On Thursday, the Washington Post and Wall Street Journal released details of previously undisclosed payments by several Russian companies to Flynn, the retired lieutenant general who lasted just 24 days as President Donald Trump’s national security adviser before resigning over shifty answers about his pre-inauguration contacts with Russia’s ambassador to the United States.

Related: Lt Gen Flynn Confirms He Was A Foreign Agent During The 2016 Campaign »

All told, Flynn was reportedly paid:

  • $45,386 by the Kremlin-backed RT television network relating to his December 2015 trip to Moscow, where he attended a gala with Russian President Vladimir Putin;
  • $11,250 by Volga-Dnieper Airlines, a cargo carrier “suspended as a vendor to the United Nations following a corruption scandal,” according to WSJ; and
  • $11,250 from Kaspersky Lab, a cyber firm that specializes in counterespionage and is suspected by U.S. intelligence of being “used by Moscow to assist Russian espionage efforts,” the Post reports.
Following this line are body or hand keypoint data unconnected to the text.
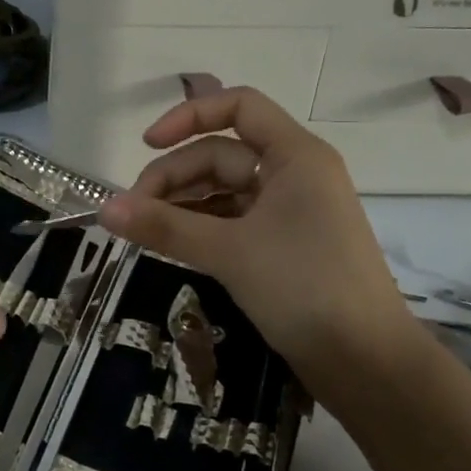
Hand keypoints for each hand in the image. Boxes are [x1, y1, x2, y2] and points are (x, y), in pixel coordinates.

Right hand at [98, 86, 425, 379]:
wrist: (367, 363)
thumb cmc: (305, 288)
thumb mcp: (229, 252)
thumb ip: (164, 227)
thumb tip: (104, 210)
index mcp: (294, 156)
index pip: (239, 106)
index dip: (189, 116)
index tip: (147, 144)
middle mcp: (294, 174)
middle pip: (221, 154)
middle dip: (174, 177)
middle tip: (132, 213)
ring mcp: (290, 212)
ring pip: (224, 191)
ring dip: (182, 205)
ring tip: (145, 231)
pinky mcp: (283, 246)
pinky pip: (233, 221)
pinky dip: (201, 228)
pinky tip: (171, 245)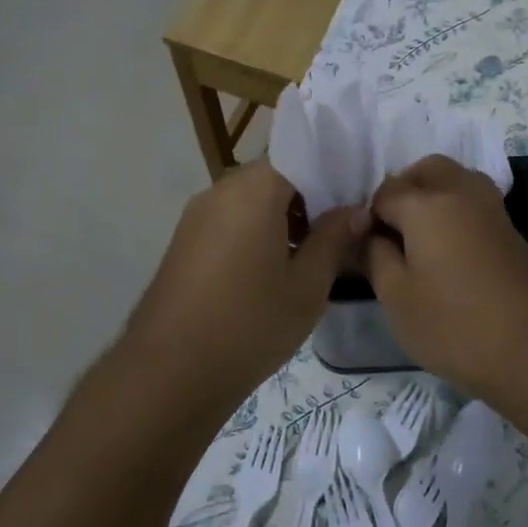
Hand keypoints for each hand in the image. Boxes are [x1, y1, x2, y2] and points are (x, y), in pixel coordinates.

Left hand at [118, 161, 367, 424]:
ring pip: (250, 199)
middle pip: (274, 176)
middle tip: (342, 227)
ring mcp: (197, 215)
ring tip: (313, 251)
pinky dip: (256, 230)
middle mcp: (221, 190)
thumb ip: (334, 239)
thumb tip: (356, 211)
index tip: (357, 196)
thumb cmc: (250, 324)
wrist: (170, 371)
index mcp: (254, 190)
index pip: (300, 155)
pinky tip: (274, 267)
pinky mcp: (185, 241)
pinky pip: (230, 220)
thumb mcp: (307, 286)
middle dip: (309, 196)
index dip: (332, 172)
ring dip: (282, 215)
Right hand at [367, 156, 527, 396]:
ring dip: (431, 197)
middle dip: (402, 191)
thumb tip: (370, 236)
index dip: (367, 219)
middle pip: (426, 170)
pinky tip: (446, 252)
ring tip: (417, 242)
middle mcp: (461, 192)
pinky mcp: (511, 231)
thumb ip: (375, 257)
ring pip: (454, 181)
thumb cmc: (455, 325)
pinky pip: (473, 203)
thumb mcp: (397, 298)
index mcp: (427, 203)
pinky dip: (454, 213)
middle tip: (389, 233)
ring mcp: (492, 210)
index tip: (362, 250)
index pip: (384, 193)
The Post also published documents backing up the payments, including an email trail that showed RT and Flynn’s staff haggling over his fee for the Russia trip; the final agreed cost was lower than the general’s initial asking price.

Flynn is pictured at left with Putin at RT's 10th anniversary gala in Moscow in this Kremlin file photo.

Army photo

All that’s in addition to $530,000 Flynn’s security firm collected last year to do lobbying work that may have benefited the government of Turkey, all while he was working as an adviser on Trump’s presidential campaign. Those payments only came to light after investigators earlier this month encouraged Flynn to register his previous work as a foreign agent.
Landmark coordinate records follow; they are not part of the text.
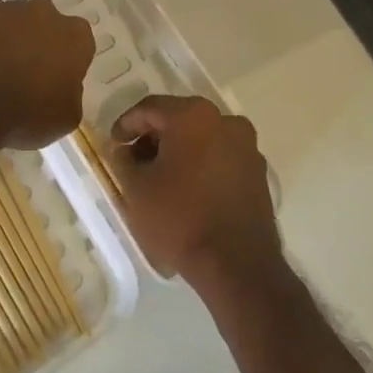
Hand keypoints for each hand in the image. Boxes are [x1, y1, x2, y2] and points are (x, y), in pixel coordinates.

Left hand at [0, 0, 92, 150]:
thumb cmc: (24, 116)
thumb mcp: (65, 117)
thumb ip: (67, 93)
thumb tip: (56, 84)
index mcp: (77, 38)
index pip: (78, 49)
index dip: (64, 68)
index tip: (52, 86)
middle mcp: (48, 14)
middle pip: (48, 31)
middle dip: (40, 50)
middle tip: (26, 82)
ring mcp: (12, 9)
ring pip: (18, 21)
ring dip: (13, 38)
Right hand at [109, 95, 278, 285]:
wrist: (236, 264)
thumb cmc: (180, 218)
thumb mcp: (136, 188)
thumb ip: (123, 160)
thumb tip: (125, 150)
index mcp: (193, 115)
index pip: (150, 108)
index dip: (126, 124)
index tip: (114, 144)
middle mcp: (225, 120)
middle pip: (179, 119)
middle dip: (153, 137)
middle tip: (134, 160)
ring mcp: (246, 146)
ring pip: (202, 137)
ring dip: (178, 151)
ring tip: (160, 178)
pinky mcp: (258, 172)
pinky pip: (221, 157)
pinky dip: (201, 164)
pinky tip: (187, 190)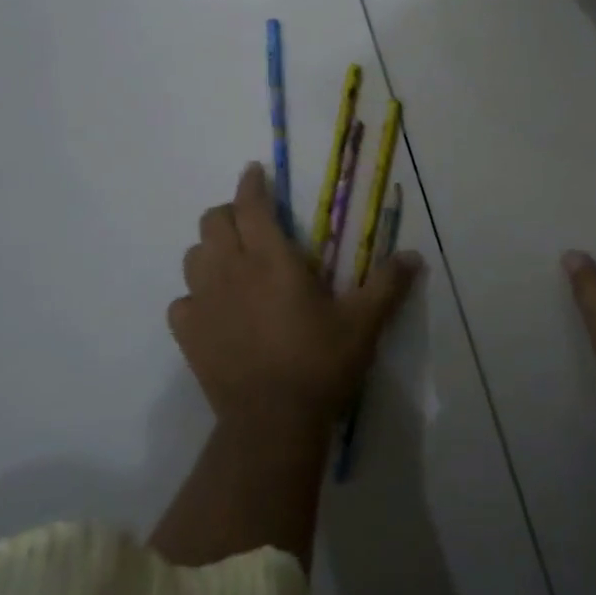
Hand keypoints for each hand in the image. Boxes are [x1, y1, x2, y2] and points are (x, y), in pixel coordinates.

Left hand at [171, 163, 421, 432]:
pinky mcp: (188, 336)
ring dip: (211, 250)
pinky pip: (182, 301)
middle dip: (229, 212)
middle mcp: (231, 271)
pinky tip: (215, 308)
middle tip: (251, 221)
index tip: (254, 171)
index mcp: (271, 259)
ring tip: (233, 261)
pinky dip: (196, 295)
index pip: (251, 205)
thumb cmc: (319, 363)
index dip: (251, 183)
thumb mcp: (364, 322)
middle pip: (213, 222)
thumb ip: (387, 284)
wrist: (272, 423)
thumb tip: (414, 256)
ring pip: (193, 257)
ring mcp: (204, 304)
Neither Flynn nor representatives of Volga-Dnieper Airlines explained that payment to reporters. A representative of Kaspersky Lab told the Post that their payment was for a speech Flynn gave at a 2015 security conference in Washington. Late last year, a senior Kaspersky Lab technician and Russian ex-cyber cop was arrested in Moscow for treason; U.S. intelligence sources have suggested to reporters that the arrest, and the firm, are connected to U.S. election hacking they believe was done by Russia. The lab’s founder, Eugene Kaspersky, was educated at a KGB-run institute and reportedly shares firm data with the Russian government.

Related: Maybe We All Talked With The Russian Ambassador And Forgot About It »
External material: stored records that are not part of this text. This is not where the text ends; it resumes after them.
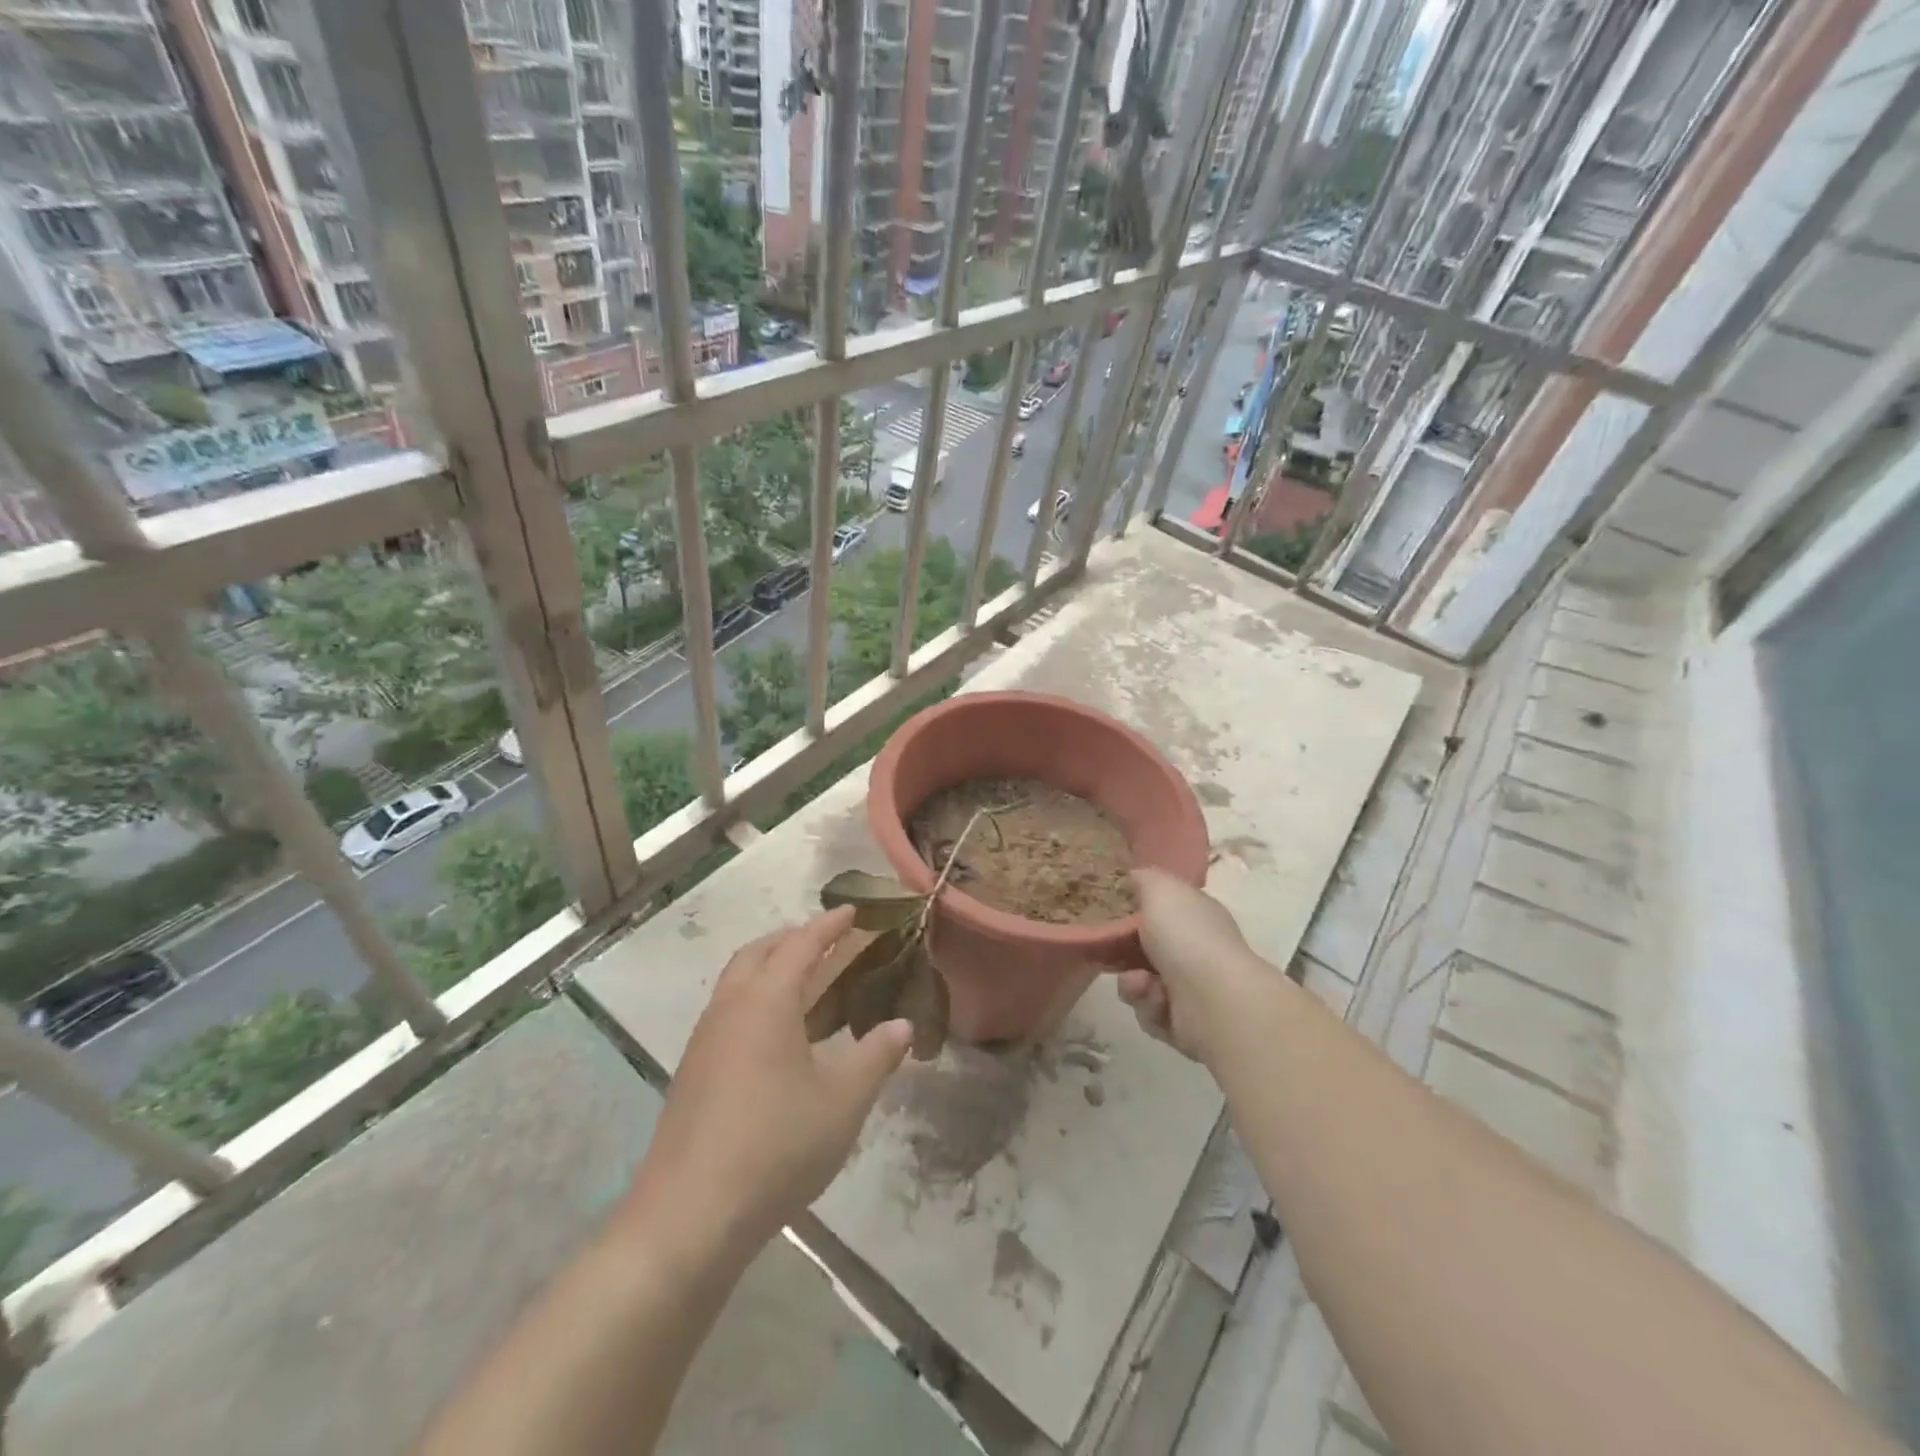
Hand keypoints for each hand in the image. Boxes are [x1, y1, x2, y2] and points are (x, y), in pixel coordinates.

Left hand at [623, 908, 911, 1259]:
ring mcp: (704, 1040)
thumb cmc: (776, 1146)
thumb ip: (876, 1057)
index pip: (801, 945)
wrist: (688, 1216)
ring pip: (737, 981)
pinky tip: (774, 1034)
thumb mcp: (843, 1101)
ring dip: (769, 966)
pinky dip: (754, 998)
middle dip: (792, 938)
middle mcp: (730, 1008)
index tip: (852, 911)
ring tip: (803, 979)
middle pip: (759, 953)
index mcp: (767, 1001)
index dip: (829, 926)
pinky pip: (727, 1010)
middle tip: (826, 939)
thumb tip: (902, 1025)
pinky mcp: (692, 1072)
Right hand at [1118, 869, 1264, 1062]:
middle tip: (1112, 955)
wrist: (1214, 1000)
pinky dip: (1149, 1008)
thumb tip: (1136, 875)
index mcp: (1196, 915)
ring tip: (1142, 985)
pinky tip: (1159, 1004)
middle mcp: (1197, 950)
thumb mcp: (1161, 890)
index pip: (1163, 910)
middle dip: (1124, 955)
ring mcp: (1193, 989)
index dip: (1135, 913)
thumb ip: (1145, 878)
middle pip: (1145, 950)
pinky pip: (1149, 1013)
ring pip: (1141, 984)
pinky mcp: (1185, 1024)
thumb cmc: (1186, 936)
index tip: (1110, 916)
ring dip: (1134, 985)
“I didn’t take any money from Russia, if that’s what you’re asking me,” Flynn told Yahoo News in an interview at the Republican National Convention last year. Which is technically true, at least in the case of RT; Flynn’s speaker’s bureau collected the fee, then gave Flynn a cut of $33,750.

When Yahoo followed up by asking Flynn why he’d take money to appear on “state run” news, he responded: “Well, what’s CNN?”